In Greek mythology, Zeus, the king of the gods, ruler of Mount Olympus and god of the sky, ordered Hephaestus, god of craftsmanship, to make Pandora out of the earth and water, so that he could punish Prometheus. Prometheus was the brother of Epimetheus and a champion of humankind, known for his intelligence. Zeus wanted to punish him for stealing the secret of fire from him and giving it to mortals (humans). All the gods helped in making Pandora a beautiful, cunning, seductive yet deceitful woman. It is said that the gods made her nature inquisitive and curious, which is the reason why she opened a box called Pandora's box, that released all the evils among mankind. By the time she closed it, the only thing that was left in the box was 'hope'.
The myth first appeared in Hesiod's epic poem Theogony. In the poem, the name of the woman is not mentioned. It is said that Zeus was angered by the annoying lights on the ground, lit up by humans at night after they had received the stolen gift of fire from Prometheus, so he decided to punish them by introducing diseases, death, sorrow, and suffering. He commanded Hephaestus to create the first woman from earth and water, whose descendants would torment the entire race of humans. After she is created, she is dressed by Athena, the goddess of heroic endeavor. However, throughout the poem, no name was mentioned of the woman.

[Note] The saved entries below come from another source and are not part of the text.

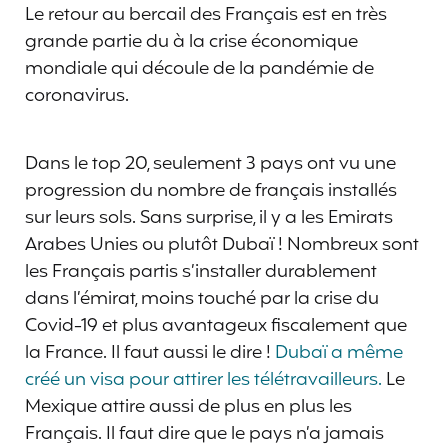
Le retour au bercail des Français est en très
grande partie du à la crise économique
mondiale qui découle de la pandémie de
coronavirus.
Dans le top 20, seulement 3 pays ont vu une
progression du nombre de français installés
sur leurs sols. Sans surprise, il y a les Emirats
Arabes Unies ou plutôt Dubaï ! Nombreux sont
les Français partis s’installer durablement
dans l’émirat, moins touché par la crise du
Covid-19 et plus avantageux fiscalement que
la France. Il faut aussi le dire !
Dubaï a même
créé un visa pour attirer les télétravailleurs.
Le
Mexique attire aussi de plus en plus les
Français. Il faut dire que le pays n’a jamais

The more famous adaptation of the myth came from another of Hesiod's poems, Works and Days. In this adaptation, Pandora, created by Hephaestus, was not only blessed by Athena but, by many other gods and goddesses too. Athena taught her weaving and needlework; Aphrodite, the goddess of love and beauty, blessed her with beauty; Apollo, the god of music, light and sun, gave her mastery over music; Hermes, the messenger god, gave her persuasion, a shameful mind, deceitful nature and power of words, so that she could speak lies eloquently. After Athena dresses her up, Hermes gives her the name Pandora, meaning "all gifted" (because she has received various gifts from all the gods). Zeus gifts her to Epimetheus because Epimetheus is foolish unlike his cunning brother Prometheus. Prometheus, knowing the intentions of Zeus, warns Epimetheus not to accept any gift from Zeus. But Epimetheus, being foolish, accepts her. She brings a jar (not a box as is commonly thought) with herself, containing myriad miseries of the world like diseases and suffering. She opens up the jar, and all the evils are let out.

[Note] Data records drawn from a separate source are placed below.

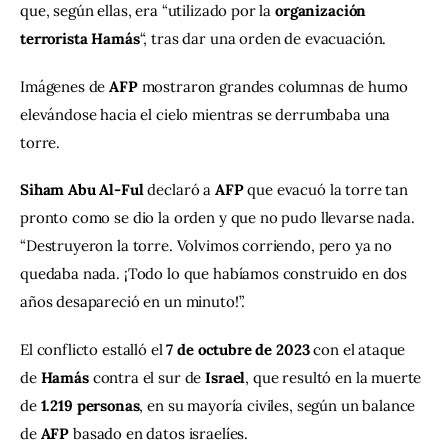
que, según ellas, era “utilizado por la 
organización 
terrorista Hamás
“, tras dar una orden de evacuación.
Imágenes de 
AFP
 mostraron grandes columnas de humo 
elevándose hacia el cielo mientras se derrumbaba una 
torre.
Siham Abu Al-Ful
 declaró a 
AFP
 que evacuó la torre tan 
pronto como se dio la orden y que no pudo llevarse nada. 
“Destruyeron la torre. Volvimos corriendo, pero ya no 
quedaba nada. ¡Todo lo que habíamos construido en dos 
años desapareció en un minuto!”.
El conflicto estalló el 
7 de octubre de 2023
 con el ataque 
de 
Hamás
 contra el sur de 
Israel
, que resultó en la muerte 
de 
1.219 personas
, en su mayoría civiles, según un balance 
de 
AFP
 basado en datos israelíes.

Another version of the myth says that the jar wasn't brought by Pandora but was kept hidden by Epimetheus who did not want humankind to suffer. She was in fact told not to open the jar but, she being curious, opens it. When she realizes what she has done, she immediately closes it, but by then the only thing remaining in the jar is 'hope'.
The name Pandora doesn't mean "all gifted" as mentioned in Works and Days, but means "all giving". The proof comes from certain paintings of the 5th century BC that have the name Anesidora, which means 'she who sends up gifts.' There are numerous versions of the myth, but the most considered version is the one described above, from Hesiod's Works and Days.